I guess I haven't really made this information public, but I guess I had better before... ooh, what do I put here?... before it's too late? That seems so dramatic, and yet that's the fact of the matter. Death is dramatic, dying is not so much, or at least not usually. My husband is dying. I'm getting ahead of myself here though, so let me start at his last ER visit.
Several weeks ago Dean woke up in the middle of the night with a bleed from his tumor. To you it might just look like a bad bloody nose that just won't stop. He had had 5 bleeds in 6 weeks- one after every chemo treatment for the last three treatments. The first of these most recent bleeds (he had had two back in Nov and Jan) was bad: white as a sheet when he arrived at the ER, barely alive. This last one didn't start out so bad and I sent him to the hospital under the care of competent EMTs knowing he'd rally and telling him I'd come get him when he was ready to be discharged. And hour and half later, the ER doc called asking when I was coming in because my husband "could be dead in 10 minutes." Of course, I ran (and sped) to be by his side, and when I finally found my husband, to my dismay they had stuffed his nose again (they did this in January), but this time Dean is pretty sure they broke his nose from the inside while packing it. Dean had asked the ER doc to let him die, but as ERs are in the business of saving lives, that's what they did. I knew as soon as I saw Dean, he would have rather died than go through the (debatably unnecessary) packing of his nose again.
Before he went to the ER that morning, Dean had already made the decision to begin hospice care at home. We were going to start making calls that week. Thankfully, now the social worker at the hospital would set it all up. Now there was no question. There would be no more painful procedures for Dean.

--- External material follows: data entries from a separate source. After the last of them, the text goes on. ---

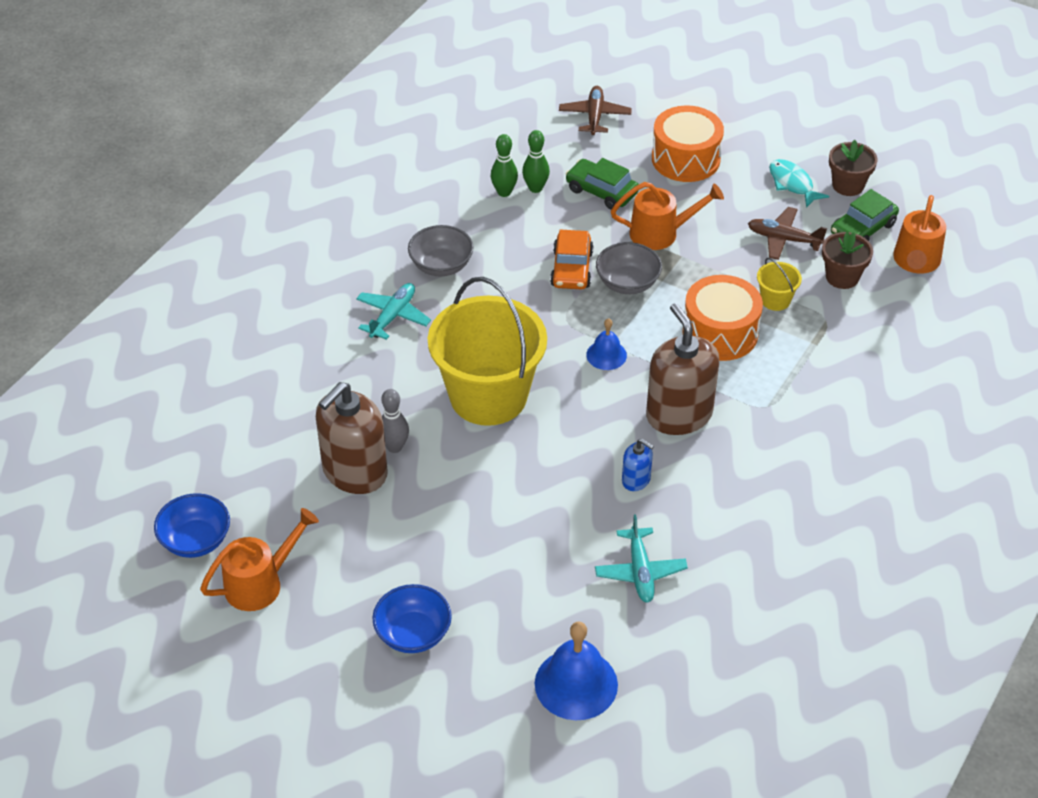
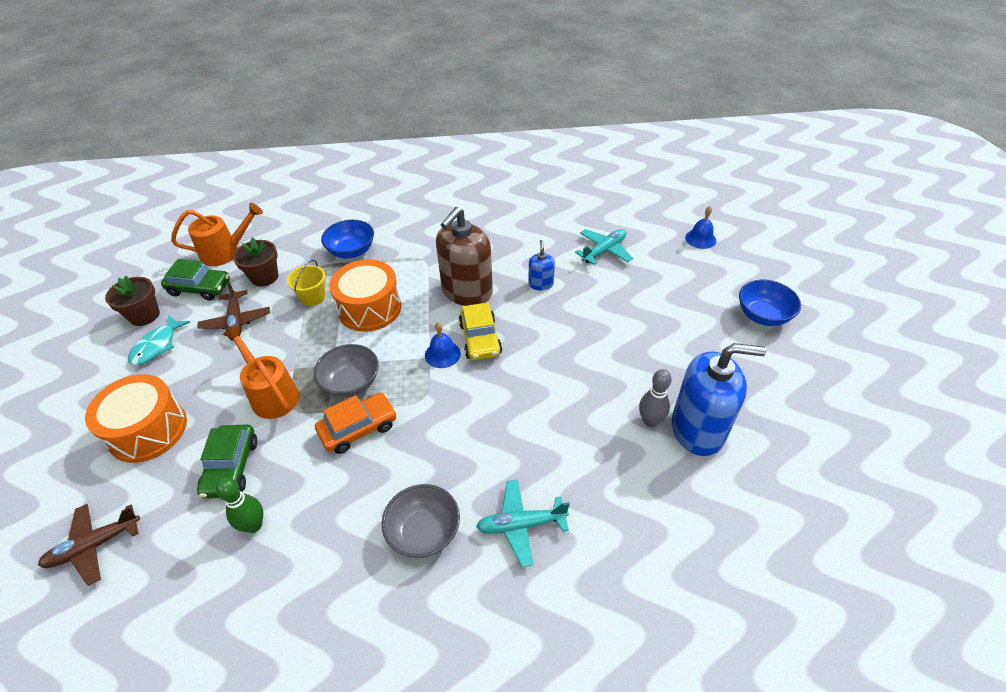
camera: 125 degrees left, 0 degrees up
blue bowl [154,493,230,558] -> blue bowl moved to [321,220,374,259]
orange watering can [200,508,319,611] -> none
brown soap dispenser [316,382,388,494] -> blue soap dispenser [672,343,766,456]
yellow bucket [428,277,547,426] -> none
green bowling pin [491,134,518,197] -> none
blue bell [535,622,618,720] -> blue bell [685,206,716,249], size x0.57
none -> yellow car [459,303,502,360]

Now there are even more difficult calls to make: funeral homes, cemetery. Meanwhile, hospice comes every week. And every week my husband's need for pain meds increases. His discomfort increases. When the nurse asks if we have any questions, I want to ask, "How much longer?" I'm afraid she will have no answer and that she will say "not long" and that she will say something that sounds like too long (I am so conflicted). Somehow I make it through these visits without crying, but inside of me I feel a part of me screaming, groaning, oh how I ache. I break afterwards.
And every night I go to sleep (or to work) with the possibility lingering in the back of my mind, "Will he bleed tonight?"